1

I'm trying out Blaze with a mongodb backend, using the github torrent as data source.

I've setup the tunnel and can access the db via the ssh tunnel

ssh -L 27017:dutihr.st.ewi.tudelft.nl:27017 ghtorrent@dutihr.st.ewi.tudelft.nl

from datetime import datetime
from blaze import Data

users = Data("mongodb://ghtorrentro:ghtorrentro@localhost/github::users")

# I can count the number of records in this collection
# following outputs: 5901048
users.count()

# looking at users.dshape, I see a key called 'created_at: datetime,'

Now I'm trying to figure out how to query based on date.

# I tried the following
docs = users[users['created_at'] > datetime(2015, 10, 6)]

# it gives me empty list
compute(docs)

# printing the blaze query gives:
print(compute(docs, post_compute=False)).query
({'$match': {u'created_at': {'$gt': datetime.datetime(2015, 10, 6, 0, 0)}}},)

Though I know the pymongo query shows me there's a little over 5000 records. One difference is that pymongo requires datetime in isoformat, so as a string.

pymongo_count = db.users.find({"created_at": {"$gt": datetime(2015, 10, 6).isoformat(), "$lt": datetime(2015, 10, 7).isoformat()}}).count()

The following blaze query returns the correct record:

compute(users[users["login"] == "sandhujasmine"])

I also tried using isoformat() for datetime resulting in this query: ({'$match': {u'created_at': {'$gt': Timestamp('2015-10-06 00:00:00')}}},) but the same empty result of documents that matched it.

What am I doing wrong?

jasmine
  • 115
  • 1
  • 1
  • 6
  • I'm curious, what happens if you pass a string instead of a datetime? – MRocklin Oct 08 '15 at 18:24
  • I tried: users[users['created_at'] > datetime(2015, 10, 6).isoformat()] and got empty result, same as when I tried datetime object. The resulting query was ({'$match': {u'created_at': {'$gt': Timestamp('2015-10-06 00:00:00')}}},) – jasmine Oct 14 '15 at 07:27

0 Answers0

(LISTED ENTRIES)
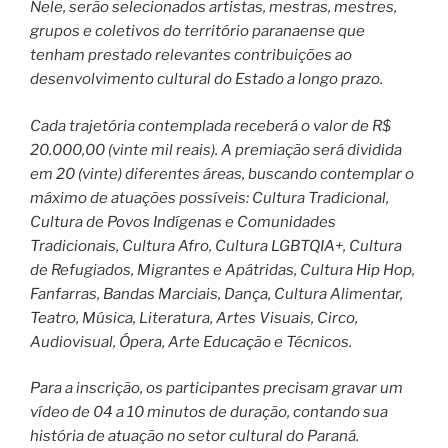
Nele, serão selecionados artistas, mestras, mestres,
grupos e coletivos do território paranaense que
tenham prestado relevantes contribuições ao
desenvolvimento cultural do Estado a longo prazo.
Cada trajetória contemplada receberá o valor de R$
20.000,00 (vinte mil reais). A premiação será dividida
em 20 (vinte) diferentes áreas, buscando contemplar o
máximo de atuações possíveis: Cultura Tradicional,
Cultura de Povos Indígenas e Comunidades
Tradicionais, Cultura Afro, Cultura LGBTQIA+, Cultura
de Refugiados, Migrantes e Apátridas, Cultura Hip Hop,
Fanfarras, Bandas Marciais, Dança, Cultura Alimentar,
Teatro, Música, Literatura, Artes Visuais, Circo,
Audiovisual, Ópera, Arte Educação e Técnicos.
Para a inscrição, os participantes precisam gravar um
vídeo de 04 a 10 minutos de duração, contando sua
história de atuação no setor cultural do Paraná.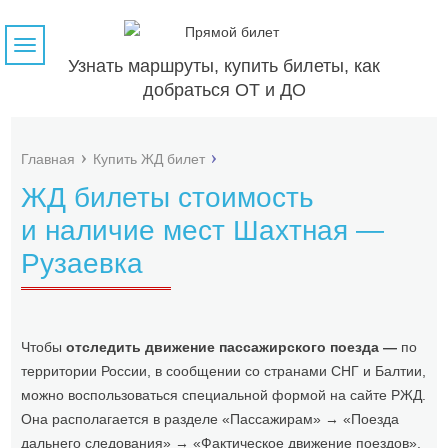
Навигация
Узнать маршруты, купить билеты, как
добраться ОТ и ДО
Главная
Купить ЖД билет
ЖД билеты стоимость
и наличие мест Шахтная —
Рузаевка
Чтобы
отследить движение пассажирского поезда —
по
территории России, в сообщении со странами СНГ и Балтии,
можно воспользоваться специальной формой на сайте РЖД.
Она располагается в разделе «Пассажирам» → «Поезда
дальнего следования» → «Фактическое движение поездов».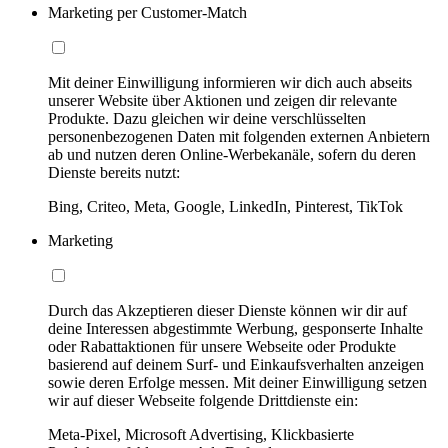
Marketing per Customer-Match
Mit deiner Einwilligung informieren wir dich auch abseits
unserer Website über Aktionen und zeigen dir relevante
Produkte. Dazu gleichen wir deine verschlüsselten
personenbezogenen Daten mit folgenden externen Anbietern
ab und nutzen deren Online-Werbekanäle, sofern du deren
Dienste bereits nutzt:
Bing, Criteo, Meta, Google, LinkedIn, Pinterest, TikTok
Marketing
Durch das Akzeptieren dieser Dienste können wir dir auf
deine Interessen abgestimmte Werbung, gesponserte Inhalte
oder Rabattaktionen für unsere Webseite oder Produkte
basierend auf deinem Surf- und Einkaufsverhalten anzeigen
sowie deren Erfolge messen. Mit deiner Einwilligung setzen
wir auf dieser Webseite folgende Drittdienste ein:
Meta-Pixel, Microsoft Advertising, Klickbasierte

--

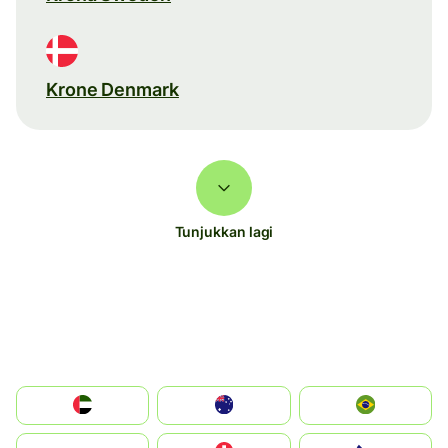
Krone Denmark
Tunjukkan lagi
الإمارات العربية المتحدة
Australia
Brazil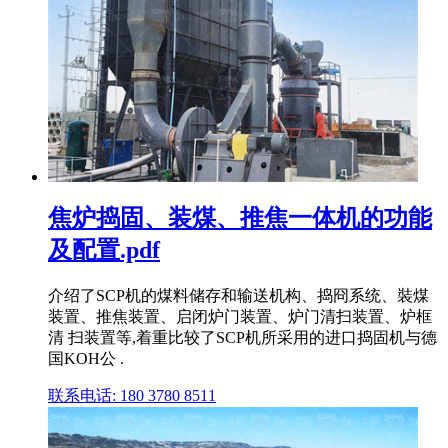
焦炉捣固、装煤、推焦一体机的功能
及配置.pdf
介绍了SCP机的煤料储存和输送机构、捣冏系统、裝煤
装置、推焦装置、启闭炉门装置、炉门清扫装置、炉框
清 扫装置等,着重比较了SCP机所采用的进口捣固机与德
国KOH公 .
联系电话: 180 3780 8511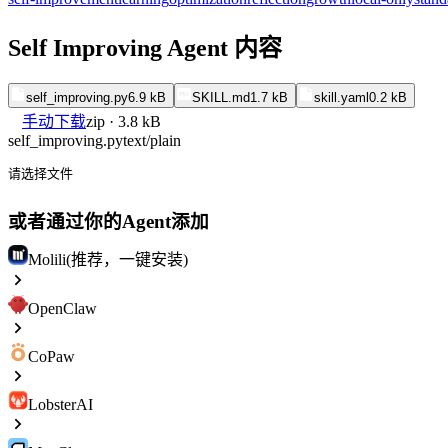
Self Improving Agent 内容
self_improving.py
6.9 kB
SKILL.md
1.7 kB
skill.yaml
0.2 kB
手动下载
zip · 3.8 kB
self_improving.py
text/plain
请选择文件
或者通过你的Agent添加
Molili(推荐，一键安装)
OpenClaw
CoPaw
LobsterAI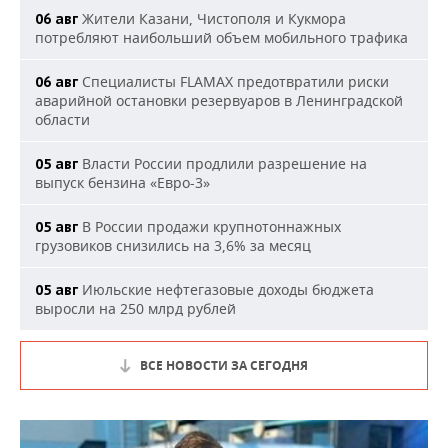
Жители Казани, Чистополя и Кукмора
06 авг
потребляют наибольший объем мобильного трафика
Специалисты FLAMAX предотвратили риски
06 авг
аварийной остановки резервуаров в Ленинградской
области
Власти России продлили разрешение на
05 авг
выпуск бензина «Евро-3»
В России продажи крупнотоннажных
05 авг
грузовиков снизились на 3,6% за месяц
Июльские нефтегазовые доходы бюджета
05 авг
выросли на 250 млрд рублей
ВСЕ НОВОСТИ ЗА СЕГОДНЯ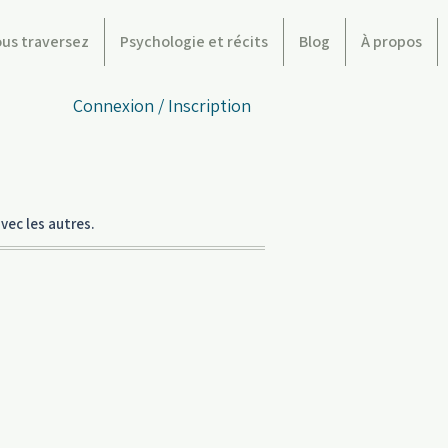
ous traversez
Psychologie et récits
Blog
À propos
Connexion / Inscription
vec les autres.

(EXPLORE THE MATERIAL)
• 1. Translate this sentence from the Blaze and MongoDB thread above into Spanish: "Now I'm trying to figure out how to query based on date."
• 2. Output the part of the Blaze and MongoDB thread between "Though I know" and "I doing wrong?", inclusive, with no changes.

(RESPONSES BY ITEM NUMBER)
• 1. Ahora estoy intentando averiguar cómo hacer consultas basadas en la fecha.

• 2.
Though I know the pymongo query shows me there's a little over 5000 records. One difference is that pymongo requires datetime in isoformat, so as a string.

pymongo_count = db.users.find({"created_at": {"$gt": datetime(2015, 10, 6).isoformat(), "$lt": datetime(2015, 10, 7).isoformat()}}).count()

The following blaze query returns the correct record:

compute(users[users["login"] == "sandhujasmine"])

I also tried using isoformat() for datetime resulting in this query: ({'$match': {u'created_at': {'$gt': Timestamp('2015-10-06 00:00:00')}}},) but the same empty result of documents that matched it.

What am I doing wrong?